*** Text excerpt Section Begins ***

Abstract

3D mapping is a very useful technology in present days. One of the best benefits of 3D mapping is that it provides the latest technical methods for visualization and gathering information. Knowledge visualization and science mapping become easier when a 3D map is available for the area under study. In this project we want to implement a robot which can map a 3D model of a room or an area and simultaneously avoid mapping humans or any other animal. We have implemented our code from scratch and have optimized the code to give us better features and faster computational time.

Theory

There are various ways which can be used to find the depth of an object like LIDAR, InfraRed, Stereo matching etc. In this project we use the stereo based approach to calculate the depth of an object. Stereo matching aims to identify the corresponding points and retrieve their displacement to reconstruct the geometry of the scene as a depth map.

Let us go through the different topics needed for stereo vision one by one

Stereo camera calibration

If we want understand the point in an image we need to know what transforms are involved in the process, there are many types of parameters which are as follows:

Extrinsic parameters

Rotation matrix
Translation matrix

Intrinsic parameters

Intrinsic matrix
Focal length
Optical centre

Stereo camera calibration info is used for rectification. This rectification process removes lens distortion, and turns the stereo pair into standard form where images are perfectly aligned horizontally. After rectifiying both the left and right images of the stereo camera, calculating the disparity map is a simple search for a pixel in the left image along the corresponding horizontal epipolar line in the right image. There are various methods that are used for pixel matching which will be discussed in the later sections.

Disparity

After the images are rectified, the disparity between the left and right images is found. Disparity refers to the distance between two corresponding points in the left and right image of a stereo pair. Disparity between the left and right image occurs because the cameras are placed with a certain amount of distance between them. This disparity is more for the objects that are closer to the camera than the objects which are farther. Using this principle, we can find the depth map or the disparity map of the images.

*** Text excerpt Section Ends ***
*** Stored data Section Begins ***

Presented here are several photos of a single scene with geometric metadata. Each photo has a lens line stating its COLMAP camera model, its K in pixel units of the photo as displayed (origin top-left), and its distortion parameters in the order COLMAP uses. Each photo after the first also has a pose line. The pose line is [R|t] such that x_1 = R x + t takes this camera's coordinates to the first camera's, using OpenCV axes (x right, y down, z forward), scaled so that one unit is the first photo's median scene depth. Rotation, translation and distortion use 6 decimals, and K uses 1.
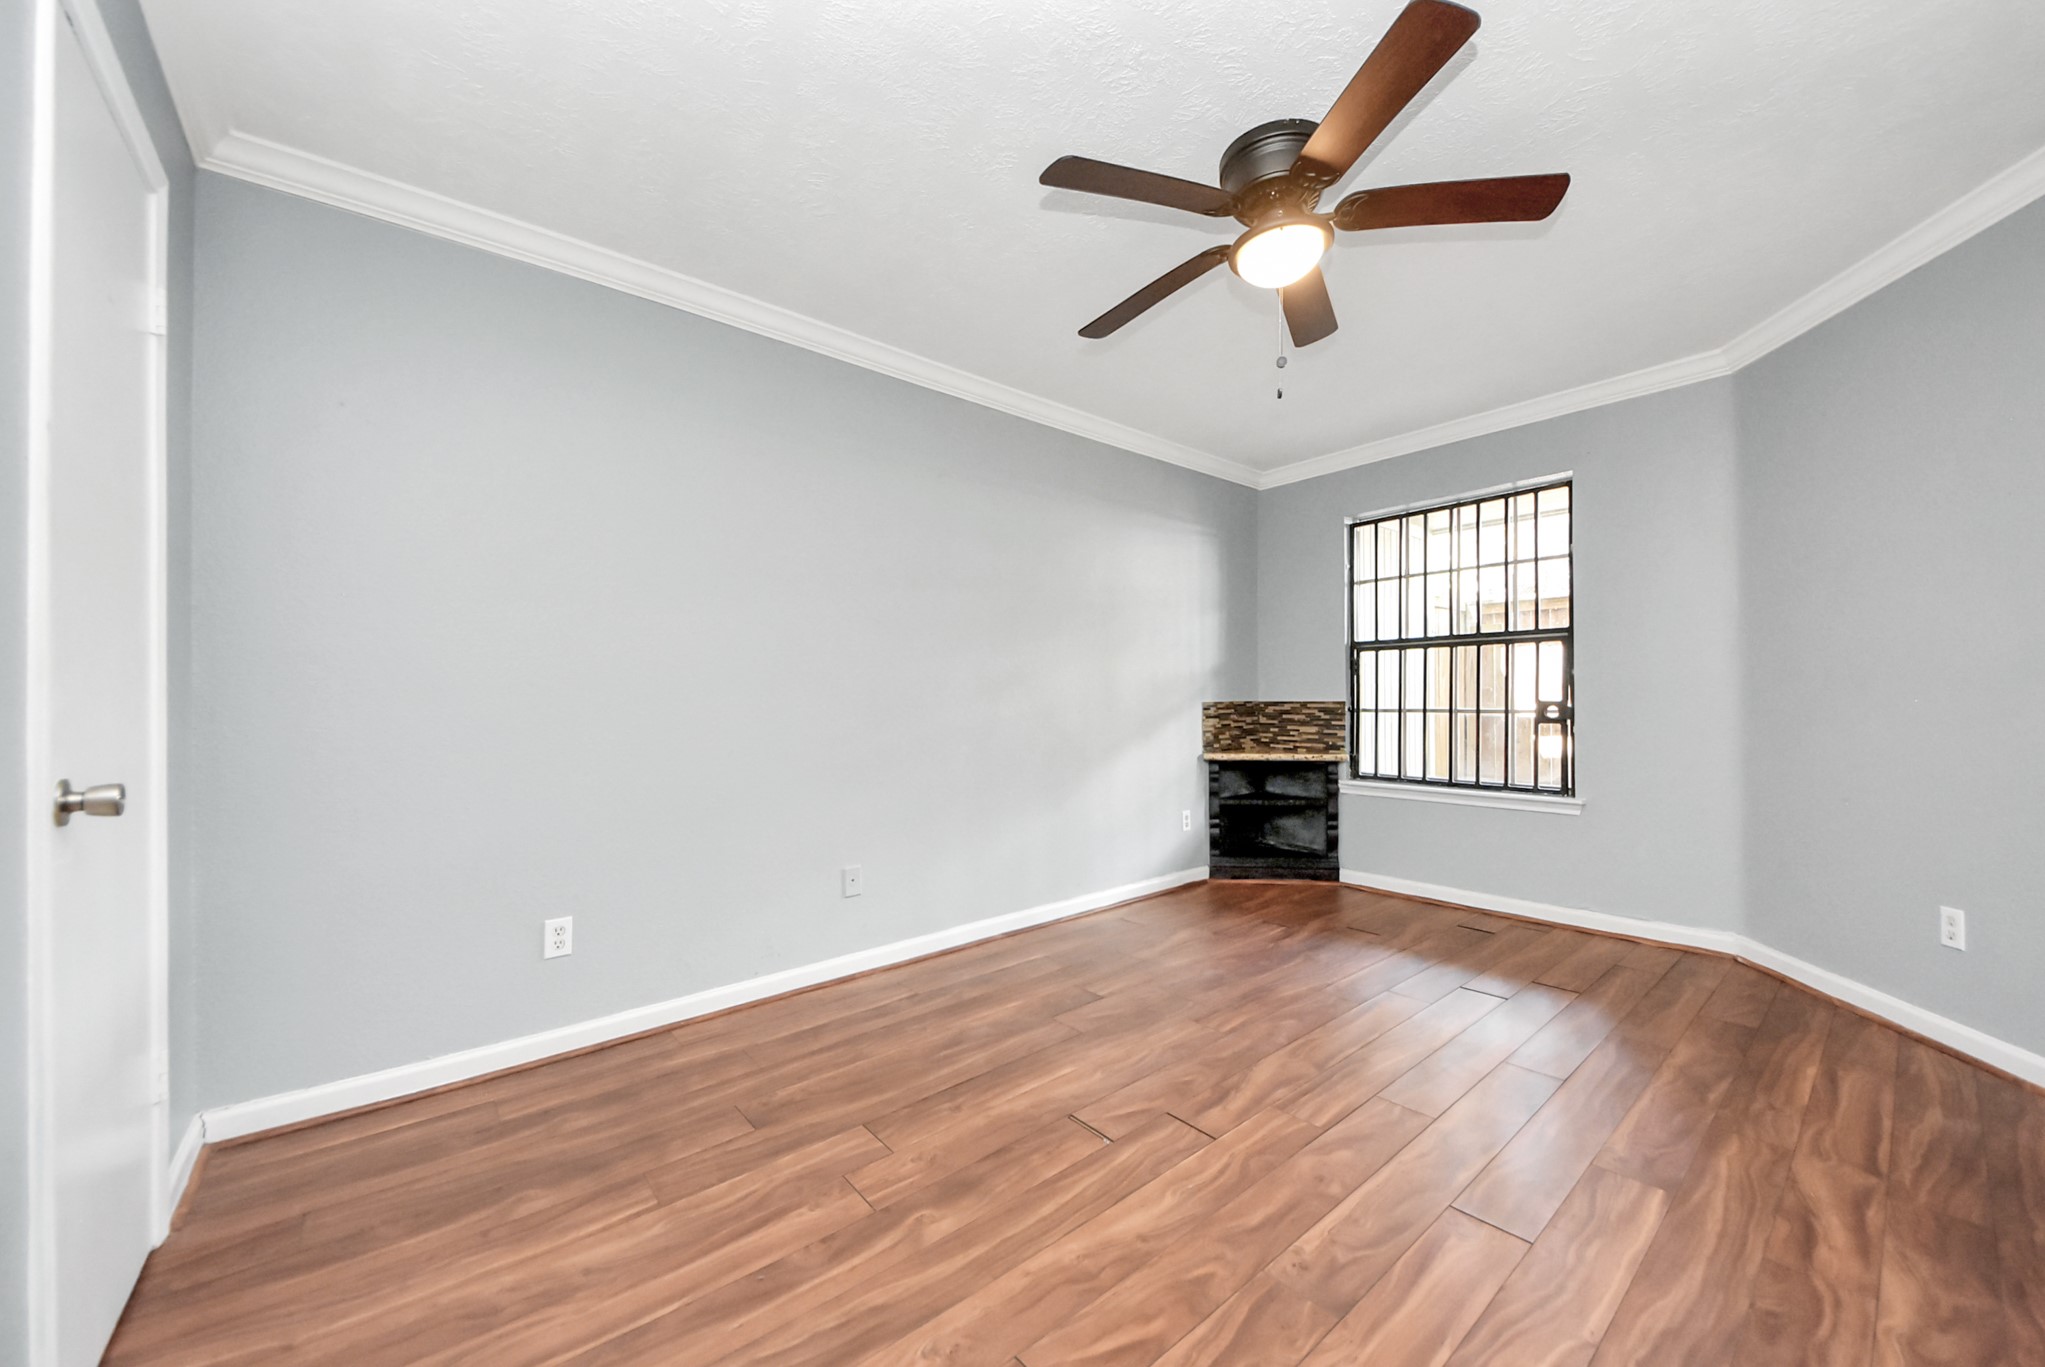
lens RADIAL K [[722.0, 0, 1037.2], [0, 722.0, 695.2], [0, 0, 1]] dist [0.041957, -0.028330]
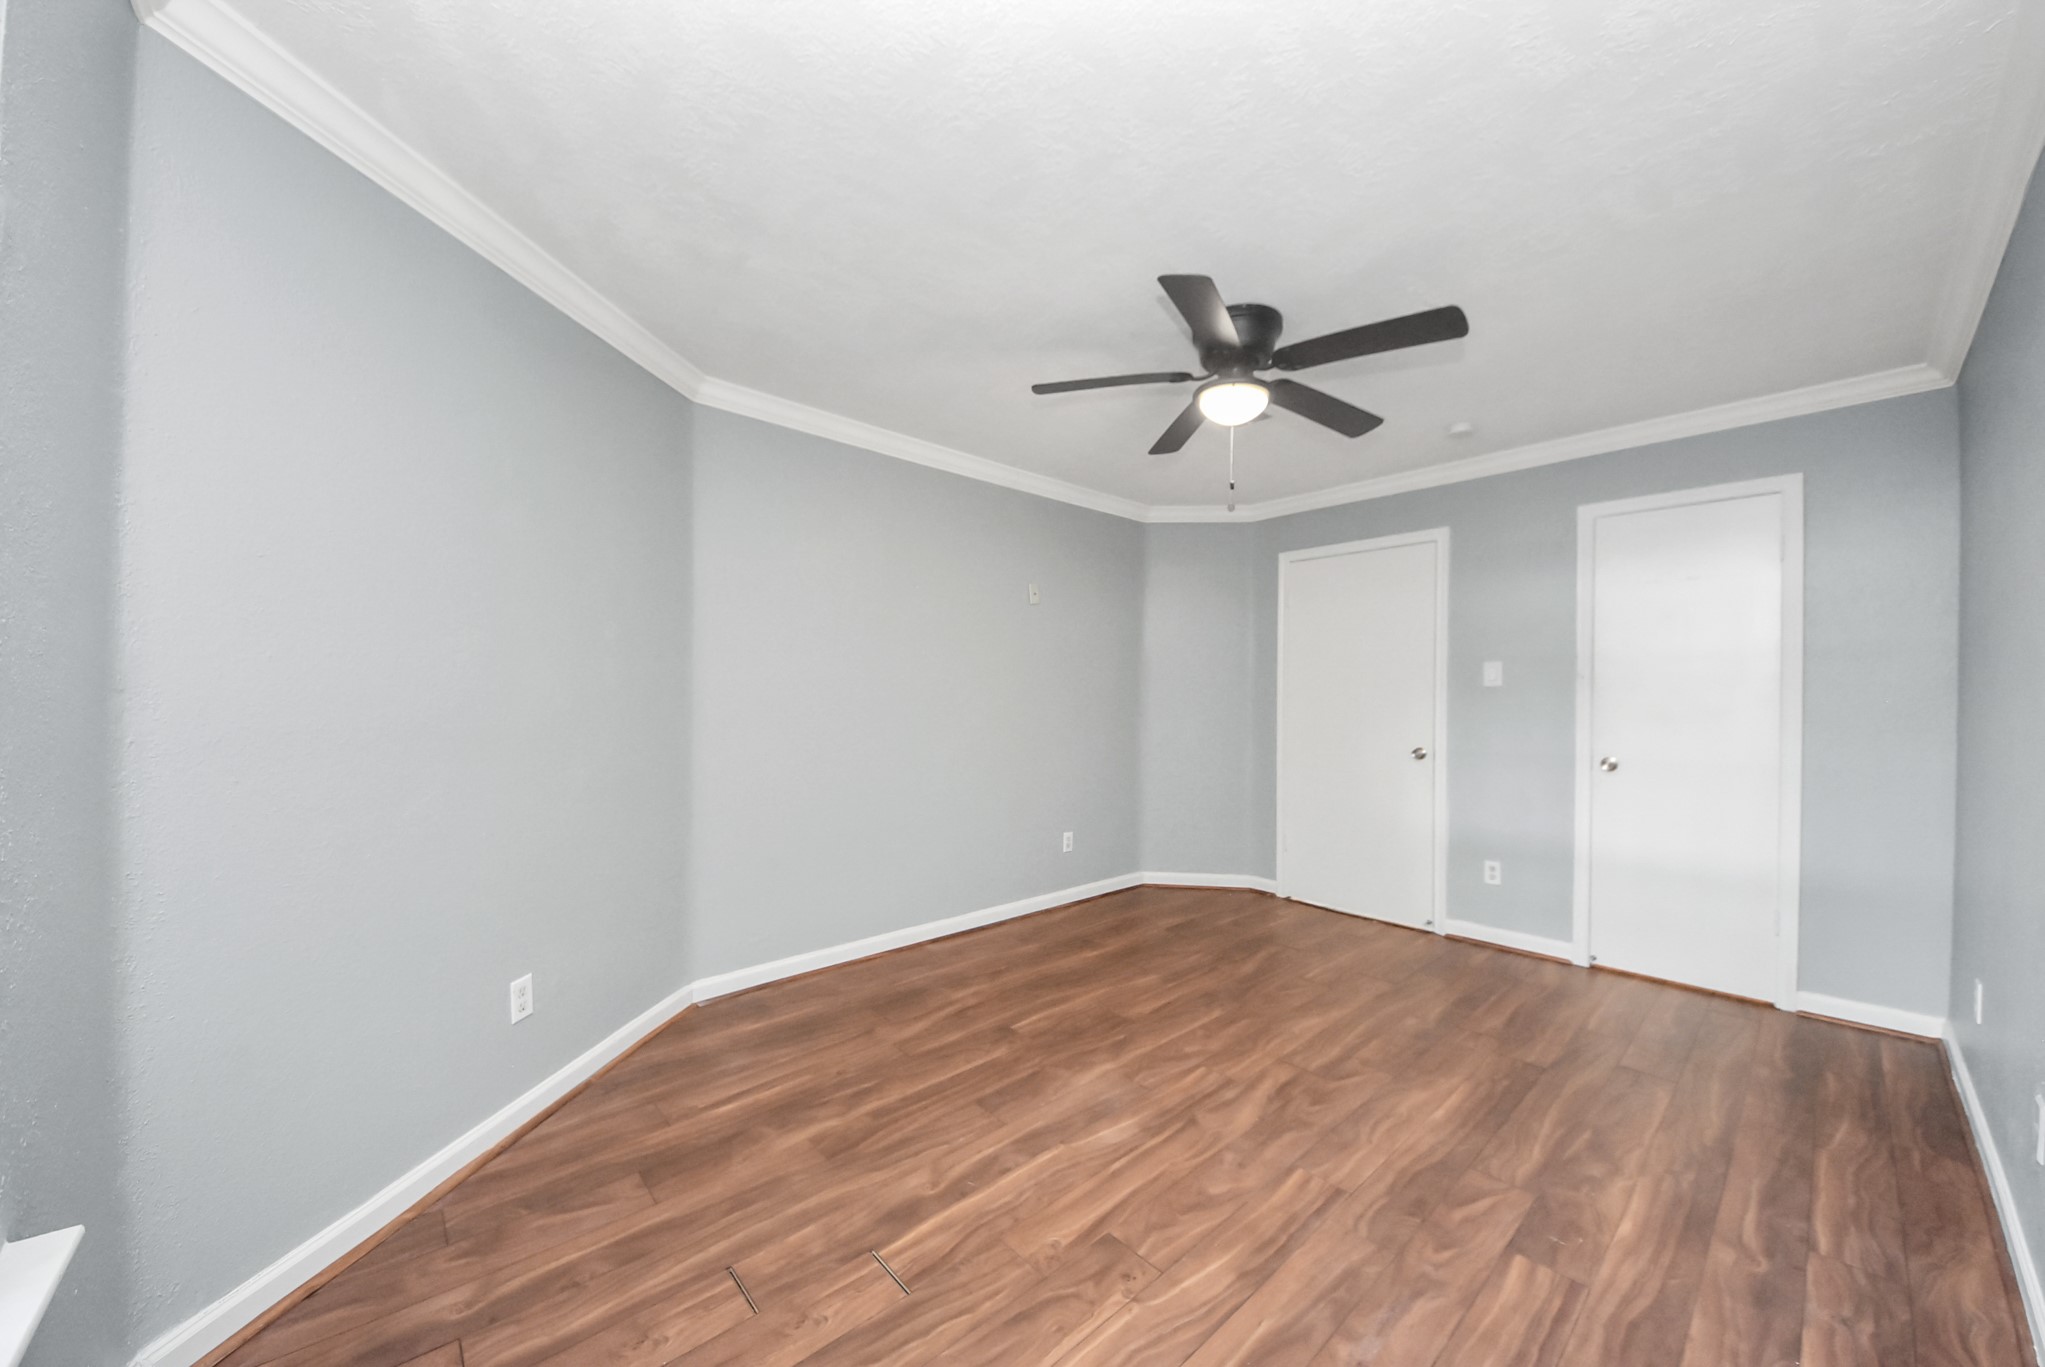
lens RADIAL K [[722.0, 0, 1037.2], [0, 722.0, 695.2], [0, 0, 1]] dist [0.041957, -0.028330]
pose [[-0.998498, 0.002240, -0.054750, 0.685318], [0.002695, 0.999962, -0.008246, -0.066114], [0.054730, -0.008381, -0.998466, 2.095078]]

*** Stored data Section Ends ***

Set of tasks
1. In the 3D mapping project text, list every camera parameter named under the extrinsic and intrinsic headings.
2. According to the 3D mapping project text, why does disparity occur between the left and right images?
3. Write out the 3D mapping project text from "Rotation matrix" to "the later sections.".
Nothing in the listing is needed here.

Answers to the exercise
1.
Rotation matrix
Translation matrix
Intrinsic matrix
Focal length
Optical centre

2. It occurs because the cameras are placed a certain distance apart.

3.
Rotation matrix
Translation matrix

Intrinsic parameters

Intrinsic matrix
Focal length
Optical centre

Stereo camera calibration info is used for rectification. This rectification process removes lens distortion, and turns the stereo pair into standard form where images are perfectly aligned horizontally. After rectifiying both the left and right images of the stereo camera, calculating the disparity map is a simple search for a pixel in the left image along the corresponding horizontal epipolar line in the right image. There are various methods that are used for pixel matching which will be discussed in the later sections.